The demonstration against the dialogue between the Spanish and Catalan governments couldn't have gone worse for the Partido Popular, Ciudadanos and Vox. In any case, the figures fall very far from their expectations and those raised by their representatives in the Madrid media, from ABC and El Mundo to Planeta's La Razón: even their readers didn't attend and they were the ones who called the protest. It was also far from the fears of the rest of the print media from Barcelona or Madrid, its influence in decline. There's a space for frank dialogue which involves recognising the 2017 referendum, not ignoring it as suggested by the grief-stricken pens who never believed in that vote and who fell silent and bowed their heads in the face of the police repression and the violation of fundamental rights.

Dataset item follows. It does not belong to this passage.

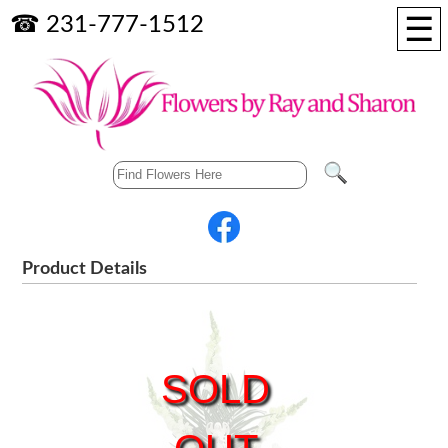
☰
☎ 231-777-1512
Product Details
SOLD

It would be difficult for the Spanish government to save its budget, but taking into account the importance they've given it, they should try to and look for an extension with the withdrawal of the amendments presented by ERC and PDeCAT, which would allow it to move through the Parliament. There's time until Wednesday, an eternity in politics. President Torra has said he's waiting for them at the dialogue table and Sánchez and Calvo would be making a mistake if they don't make a move. After the bust of the demonstration in plaza Colón, even if only for a few hours, Pedro Sánchez is a little stronger. It's very little, but it's something.

And Felipe González and Alfonso Guerra, the past and his adversaries. The sooner Sánchez realises that his greatest problem is at home, the better.